Quem foi rei nunca perde a majestade
A rua Real Grandeza resistiu, com apoio popular, às várias tentativas de mudança de nome para ocultar a inspiração monárquica. Em 1826, ela foi inaugurada com esse nome pelo rico proprietário de terras Joaquim Batista Marques Leão. A partir da República, no entanto, tentou-se apagar o passado real. Às vezes, até reverenciando algum figurão republicano. Mas os nomes nunca emplacaram.
O nome “rua da Real Grandeza” – ou, simplesmente, “rua Real Grandeza” – foi uma homenagem de Joaquim Marques Leão a D. João VI, rei do Reino Unido de Portugal, Brasil e Algarves entre 1816 a 1822. Com a inauguração da Real Grandeza – e também da Nova de São Joaquim, atual Voluntários da Pátria – em 1826, Marques Leão dava início ao processo de urbanização do bairro, abrindo vias de circulação para atrair serviços e comércio para Botafogo.
E, de fato, foi o que aconteceu. A população cresceu, e, com ela, veio o transporte coletivo, a partir de 1867, por meio de bondes com tração animal da Companhia Jardim Botânico. A Real Grandeza foi, desde o início, uma das principais vias de transporte de Botafogo e ajudou a levar para o interior do bairro o comércio que antes se concentrava nos arredores da estação de barcas, na Enseada de Botafogo, em frente à rua São Clemente.

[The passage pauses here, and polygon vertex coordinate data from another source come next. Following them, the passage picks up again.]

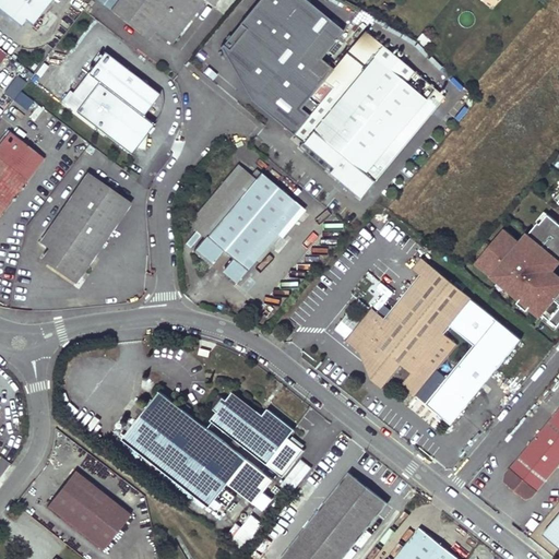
[(0,0),(0,11),(18,25),(23,19),(30,24),(47,0),(0,0)]
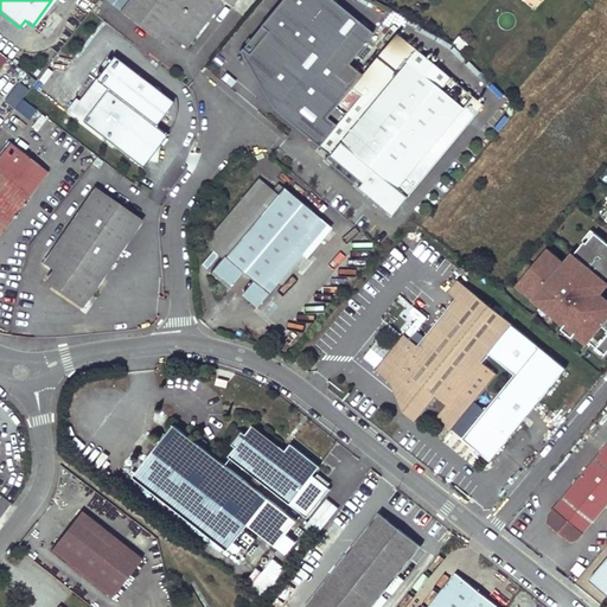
[(230,7),(235,0),(127,0),(119,12),(154,40),(161,31),(167,34),(185,49),(223,1),(230,7)]
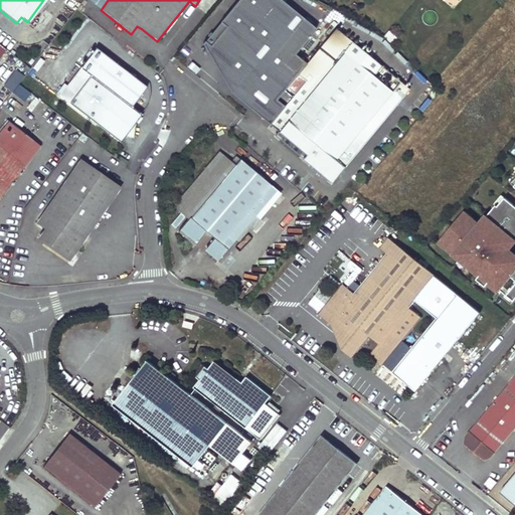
[(238,6),(205,44),(240,74),(274,36),(238,6)]
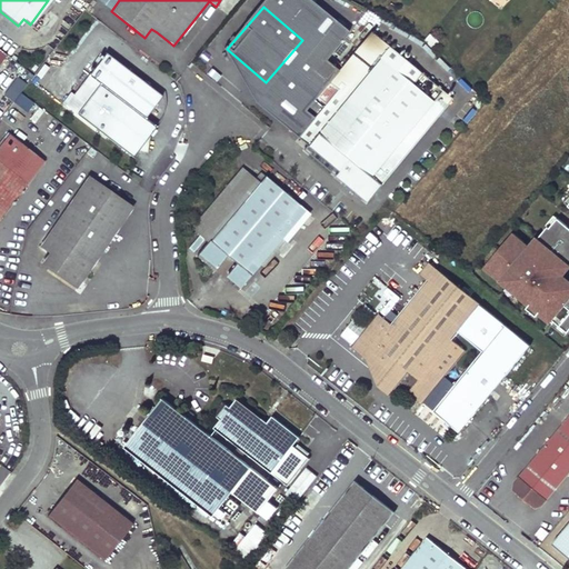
[(151,29),(145,38),(150,41),(157,32),(151,29)]
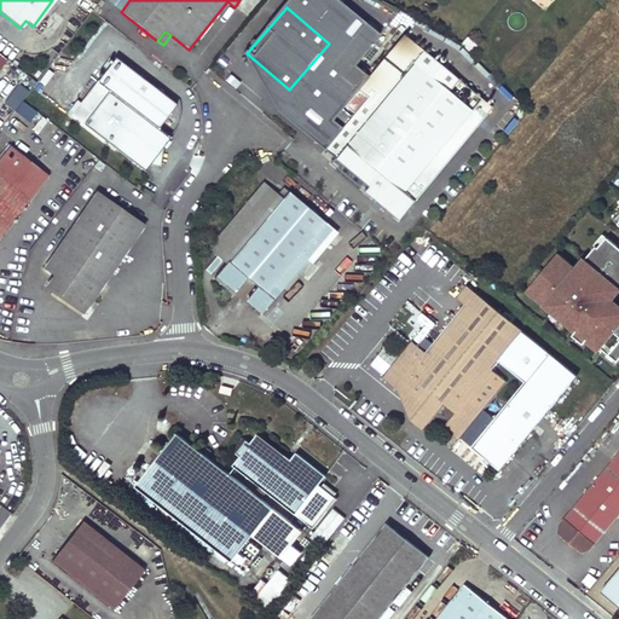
[(345,123),(323,149),(334,158),(366,186),(363,191),(398,219),(495,104),(408,32),(345,105),(353,114),(350,117),(341,110),(335,116),(345,123)]
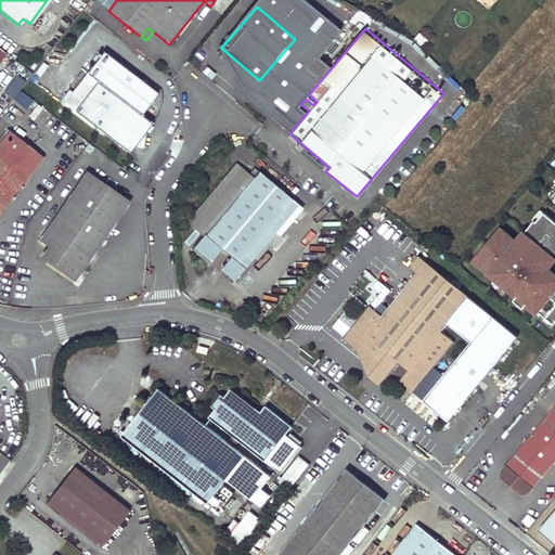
[(153,124),(142,115),(159,93),(105,51),(73,92),(84,101),(75,112),(129,154),(136,145),(140,140),(153,124)]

O golpe da República e a caça aos símbolos da Monarquia
Após o golpe militar que extinguiu a Monarquia em 15 de novembro de 1889, os primeiros atos dos novos donos do poder buscaram eliminar os símbolos do antigo regime, como a bandeira, o hino nacional e até mesmo os nomes de ruas! E foi assim que a rua Real Grandeza virou rua Sergipe. E, alguns anos depois – por um breve período – virou rua Almirante Wandenkolk, em homenagem ao ministro da Marinha do primeiro governo republicano. Mas não houve jeito de a população aceitar as mudanças. Assim, da mesma forma que os nomes haviam sido mudados, o prefeito do Distrito Federal Amaro Cavalcanti, em um novo decreto de 1917, tornou sem efeito o nome “rua Sergipe” – e de várias outras ruas da cidade –, restabelecendo boa parte dos nomes antigos. Na justificativa, ele escreveu: “Os nomes tradicionais, que o povo repete a cada instante, foram mudados por outros, que só existem nas placas”. Em resumo: os nomes não “pegaram”.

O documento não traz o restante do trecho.